ACTION ITEM:
Find the line that contains "(485, 223) none -> [367,273,399,284] very" in the entries below. Write out that line and all that follow it, unchanged and alone.

Change detection outputs:
Segment Open

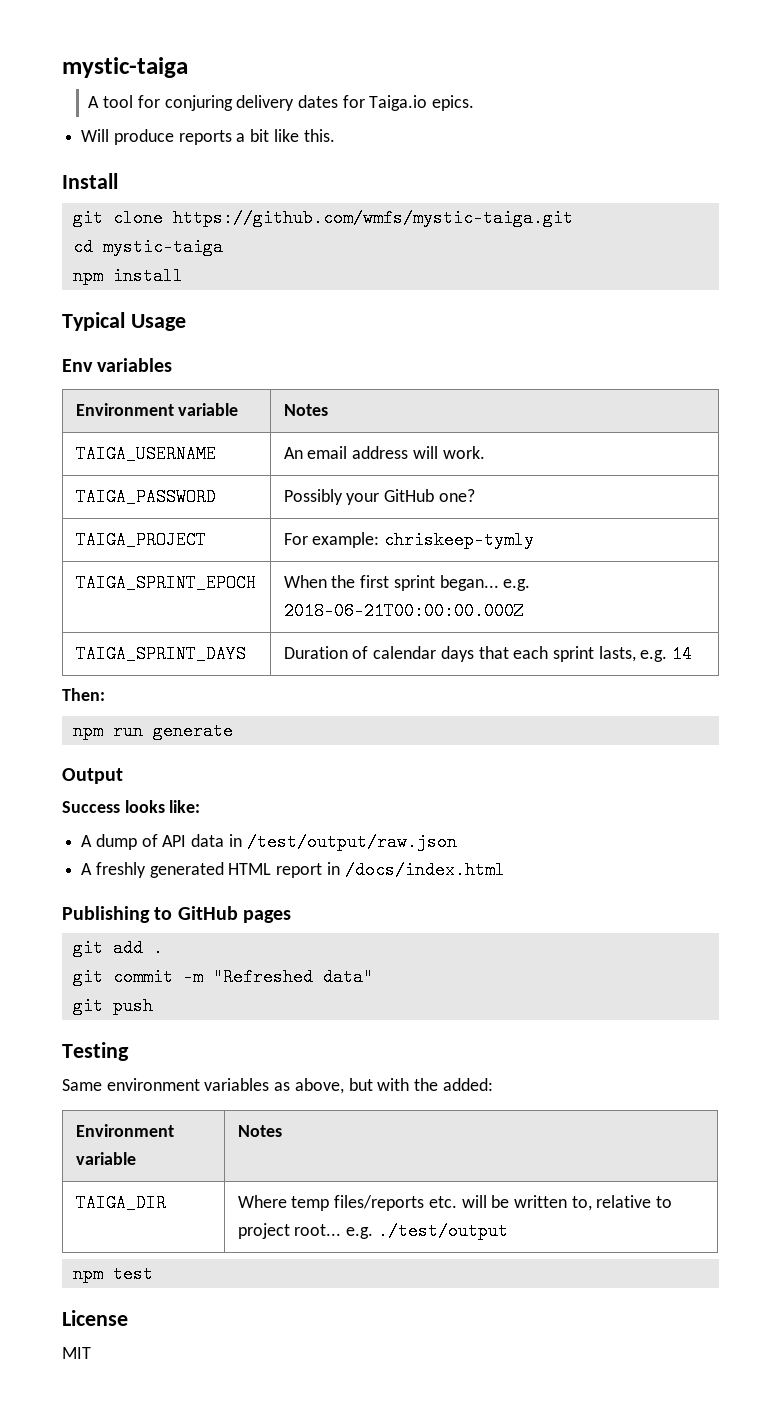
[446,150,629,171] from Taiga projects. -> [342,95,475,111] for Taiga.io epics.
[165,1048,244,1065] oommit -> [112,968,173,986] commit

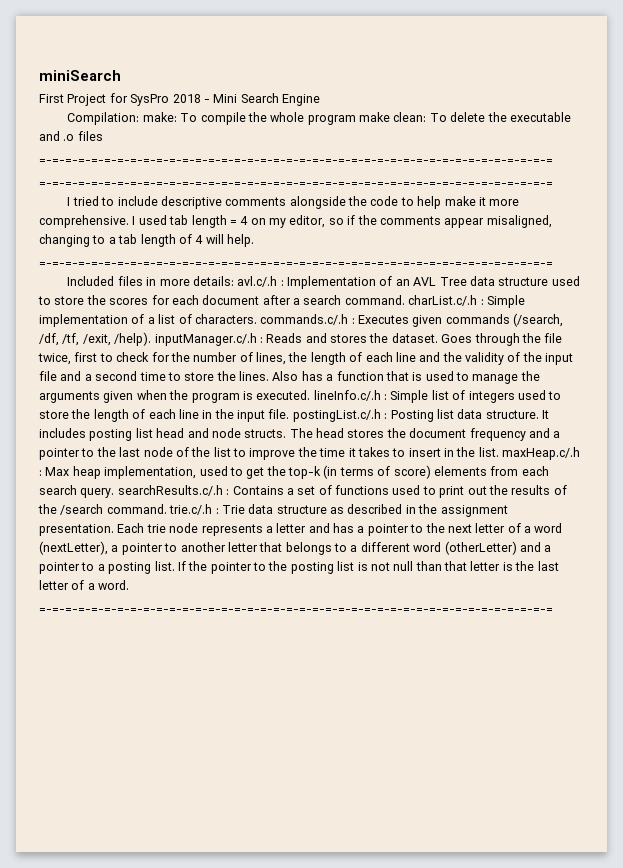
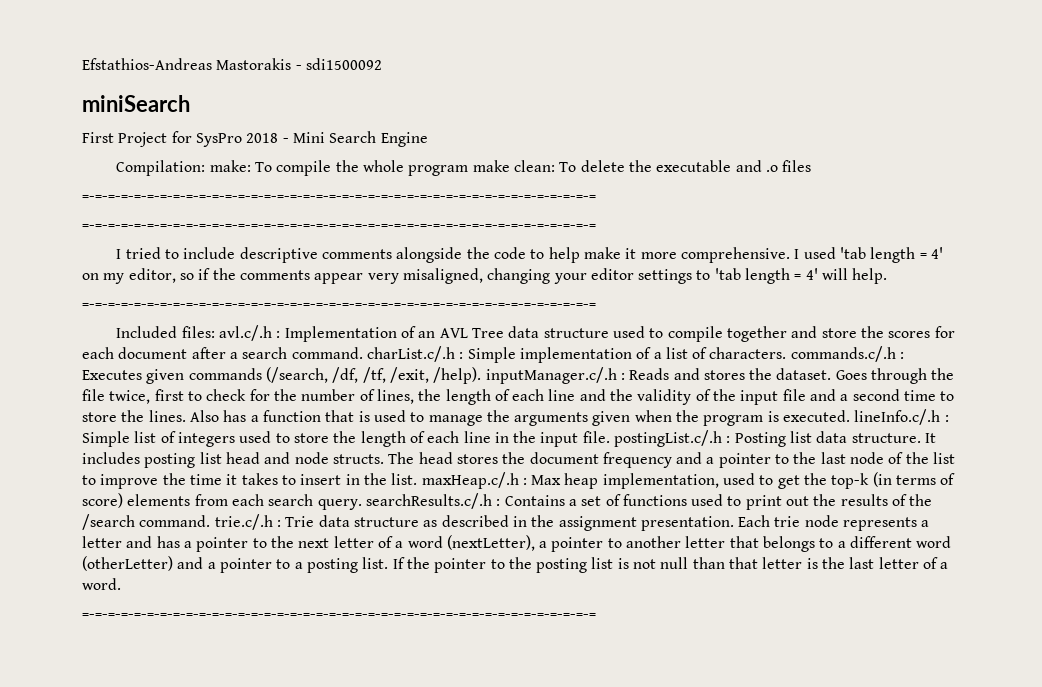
(39, 75) none -> [82,58,382,70] Efstathios-Andreas Mastorakis - sdi1500092 //
[169,215,249,228] tab length = 4 -> [839,247,943,263] 'tab length = 4'
(485, 223) none -> [367,273,399,284] very
[92,234,204,247] to a tab length of 4 -> [553,268,818,284] your editor settings to 'tab length = 4'
[117,276,234,286] files in more details: -> [181,326,215,338] files:
(51, 300) none -> [667,326,818,342] compile together and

Segment Closed

PROBLEM SOLUTION:
(485, 223) none -> [367,273,399,284] very
[92,234,204,247] to a tab length of 4 -> [553,268,818,284] your editor settings to 'tab length = 4'
[117,276,234,286] files in more details: -> [181,326,215,338] files:
(51, 300) none -> [667,326,818,342] compile together and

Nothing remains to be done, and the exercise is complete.